__Directions for this task__.
Scan the records for lines holding "Naltrexone". Say how many there are and give nothing else.

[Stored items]
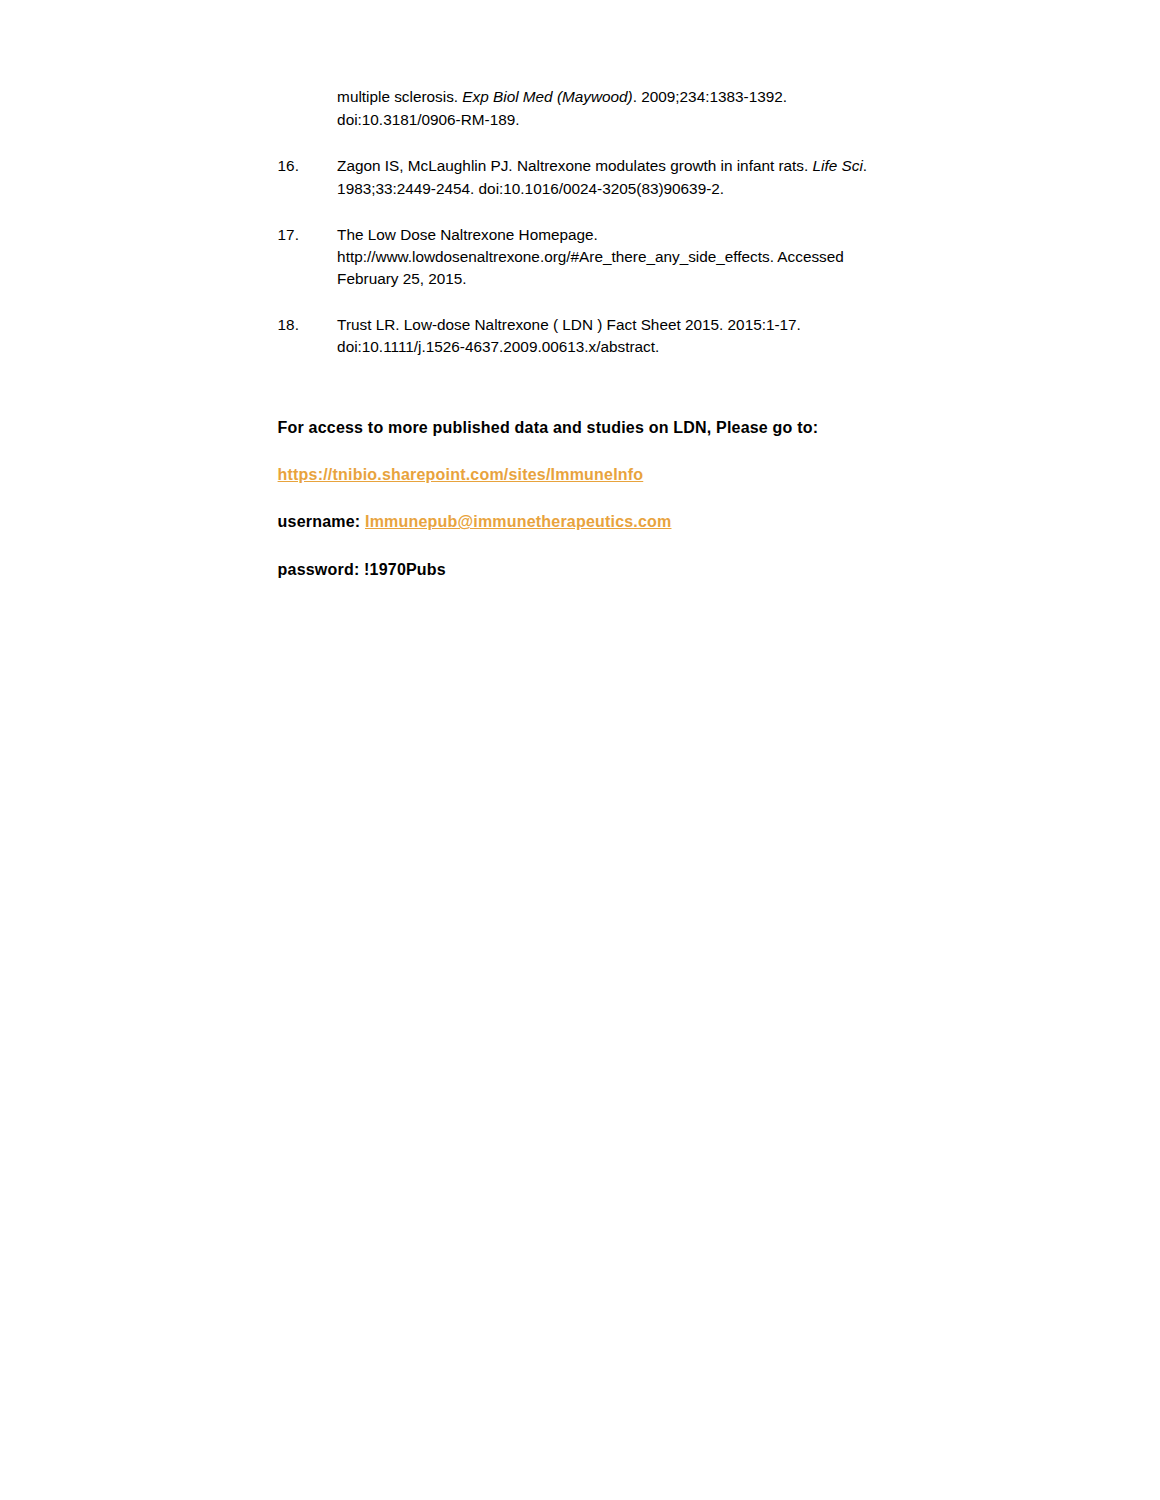multiple sclerosis. Exp Biol Med (Maywood). 2009;234:1383-1392. doi:10.3181/0906-RM-189.
16. Zagon IS, McLaughlin PJ. Naltrexone modulates growth in infant rats. Life Sci. 1983;33:2449-2454. doi:10.1016/0024-3205(83)90639-2.
17. The Low Dose Naltrexone Homepage. http://www.lowdosenaltrexone.org/#Are_there_any_side_effects. Accessed February 25, 2015.
18. Trust LR. Low-dose Naltrexone ( LDN ) Fact Sheet 2015. 2015:1-17. doi:10.1111/j.1526-4637.2009.00613.x/abstract.
For access to more published data and studies on LDN, Please go to:
https://tnibio.sharepoint.com/sites/ImmuneInfo
username: Immunepub@immunetherapeutics.com
password: !1970Pubs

__Result of the exercise__.
3